§ **Saved entries**:
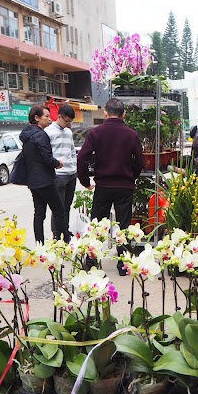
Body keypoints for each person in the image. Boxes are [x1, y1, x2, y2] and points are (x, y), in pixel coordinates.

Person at [77, 98, 144, 276]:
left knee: (97, 224)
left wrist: (85, 180)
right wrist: (132, 177)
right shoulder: (131, 134)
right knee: (123, 225)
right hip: (124, 185)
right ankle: (123, 264)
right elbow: (140, 161)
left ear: (106, 113)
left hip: (103, 185)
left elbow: (82, 157)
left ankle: (91, 262)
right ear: (124, 114)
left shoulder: (96, 133)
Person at [20, 105, 70, 244]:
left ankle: (40, 243)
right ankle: (64, 241)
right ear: (37, 118)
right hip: (45, 180)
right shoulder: (41, 135)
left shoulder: (26, 135)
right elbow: (46, 157)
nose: (49, 119)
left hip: (33, 181)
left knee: (39, 213)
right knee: (59, 210)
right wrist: (57, 163)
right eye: (46, 116)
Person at [46, 103, 77, 236]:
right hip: (58, 174)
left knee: (67, 205)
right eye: (67, 121)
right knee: (58, 207)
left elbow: (72, 151)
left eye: (70, 122)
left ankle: (65, 229)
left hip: (71, 173)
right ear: (59, 116)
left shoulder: (69, 132)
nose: (68, 124)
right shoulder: (48, 132)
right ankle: (57, 233)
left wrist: (74, 166)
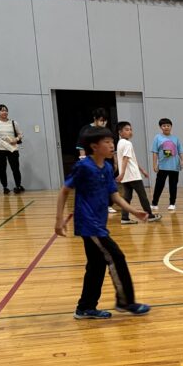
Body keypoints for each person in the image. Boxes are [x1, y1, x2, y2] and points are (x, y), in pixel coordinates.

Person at [54, 126, 150, 319]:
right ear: (94, 146)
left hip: (98, 223)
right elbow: (64, 191)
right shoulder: (83, 167)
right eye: (107, 142)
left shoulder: (106, 168)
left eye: (112, 141)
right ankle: (125, 301)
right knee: (117, 257)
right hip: (89, 225)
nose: (112, 145)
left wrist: (134, 211)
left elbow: (114, 195)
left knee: (96, 266)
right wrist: (59, 220)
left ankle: (85, 307)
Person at [116, 122, 161, 225]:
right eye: (127, 129)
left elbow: (131, 160)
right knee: (142, 196)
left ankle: (124, 218)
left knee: (127, 198)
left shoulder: (120, 143)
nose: (130, 132)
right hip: (132, 175)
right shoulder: (127, 143)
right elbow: (125, 158)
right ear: (120, 132)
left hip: (127, 176)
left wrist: (141, 170)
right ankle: (150, 216)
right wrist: (122, 173)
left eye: (130, 129)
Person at [150, 118, 183, 212]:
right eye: (164, 126)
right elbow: (155, 152)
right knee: (159, 185)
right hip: (162, 166)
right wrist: (154, 164)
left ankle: (172, 204)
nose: (166, 127)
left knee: (173, 185)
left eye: (168, 125)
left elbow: (180, 151)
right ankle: (154, 203)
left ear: (171, 126)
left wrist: (182, 161)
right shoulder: (157, 137)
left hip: (174, 166)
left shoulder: (175, 138)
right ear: (161, 127)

§ **TASK ITEM**: Retype exactly, and only, the lines that run from the one with "right eye: (127, 129)" through the final line of the entries.

§ **RESPONSE TO THIS EXERCISE**:
right eye: (127, 129)
left elbow: (131, 160)
right knee: (142, 196)
left ankle: (124, 218)
left knee: (127, 198)
left shoulder: (120, 143)
nose: (130, 132)
right hip: (132, 175)
right shoulder: (127, 143)
right elbow: (125, 158)
right ear: (120, 132)
left hip: (127, 176)
left wrist: (141, 170)
right ankle: (150, 216)
right wrist: (122, 173)
left eye: (130, 129)
Person at [150, 118, 183, 212]:
right eye: (164, 126)
right elbow: (155, 152)
right knee: (159, 185)
right hip: (162, 166)
right wrist: (154, 164)
left ankle: (172, 204)
nose: (166, 127)
left knee: (173, 185)
left eye: (168, 125)
left elbow: (180, 151)
right ankle: (154, 203)
left ear: (171, 126)
left wrist: (182, 161)
right shoulder: (157, 137)
left hip: (174, 166)
left shoulder: (175, 138)
right ear: (161, 127)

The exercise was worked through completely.